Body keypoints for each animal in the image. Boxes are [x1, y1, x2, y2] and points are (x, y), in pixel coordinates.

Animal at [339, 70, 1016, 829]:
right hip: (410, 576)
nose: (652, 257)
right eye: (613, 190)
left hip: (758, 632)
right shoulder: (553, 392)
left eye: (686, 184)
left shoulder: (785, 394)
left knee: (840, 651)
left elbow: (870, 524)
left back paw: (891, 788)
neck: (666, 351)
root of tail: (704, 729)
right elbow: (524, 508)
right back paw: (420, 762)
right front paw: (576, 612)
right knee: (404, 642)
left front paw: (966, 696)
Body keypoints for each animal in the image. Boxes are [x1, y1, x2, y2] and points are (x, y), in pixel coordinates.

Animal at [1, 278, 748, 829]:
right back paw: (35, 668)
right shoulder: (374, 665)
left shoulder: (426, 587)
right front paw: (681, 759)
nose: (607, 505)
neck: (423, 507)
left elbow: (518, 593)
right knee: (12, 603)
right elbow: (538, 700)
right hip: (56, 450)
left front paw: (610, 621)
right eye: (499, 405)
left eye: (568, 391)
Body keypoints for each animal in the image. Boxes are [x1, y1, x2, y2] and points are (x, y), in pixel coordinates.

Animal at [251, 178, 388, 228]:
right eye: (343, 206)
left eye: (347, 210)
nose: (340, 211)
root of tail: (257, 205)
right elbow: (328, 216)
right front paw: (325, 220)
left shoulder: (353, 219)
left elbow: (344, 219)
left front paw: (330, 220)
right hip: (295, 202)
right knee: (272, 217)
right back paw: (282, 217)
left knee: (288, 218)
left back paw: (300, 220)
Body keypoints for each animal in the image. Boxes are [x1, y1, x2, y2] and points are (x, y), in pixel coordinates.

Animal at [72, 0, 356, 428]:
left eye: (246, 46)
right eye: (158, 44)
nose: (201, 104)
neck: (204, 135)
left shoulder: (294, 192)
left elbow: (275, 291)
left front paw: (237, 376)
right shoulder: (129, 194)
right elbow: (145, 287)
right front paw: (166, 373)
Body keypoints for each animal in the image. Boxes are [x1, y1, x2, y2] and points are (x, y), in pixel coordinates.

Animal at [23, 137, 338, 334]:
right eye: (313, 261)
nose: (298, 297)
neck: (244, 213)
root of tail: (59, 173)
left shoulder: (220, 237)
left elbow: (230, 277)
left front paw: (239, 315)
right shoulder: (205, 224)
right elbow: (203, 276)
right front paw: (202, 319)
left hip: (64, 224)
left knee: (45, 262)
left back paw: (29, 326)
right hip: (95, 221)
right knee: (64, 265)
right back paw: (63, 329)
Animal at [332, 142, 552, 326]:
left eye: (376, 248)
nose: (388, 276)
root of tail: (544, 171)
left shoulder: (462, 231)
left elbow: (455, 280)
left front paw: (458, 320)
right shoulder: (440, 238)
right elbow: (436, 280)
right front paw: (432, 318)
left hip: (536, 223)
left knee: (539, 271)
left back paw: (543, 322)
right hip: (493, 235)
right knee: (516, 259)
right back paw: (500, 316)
- - -
_Exercise_. Pull out every line in the data above that has the word "root".

_Response to the task_.
root of tail: (704, 729)
root of tail: (257, 205)
root of tail: (59, 173)
root of tail: (544, 171)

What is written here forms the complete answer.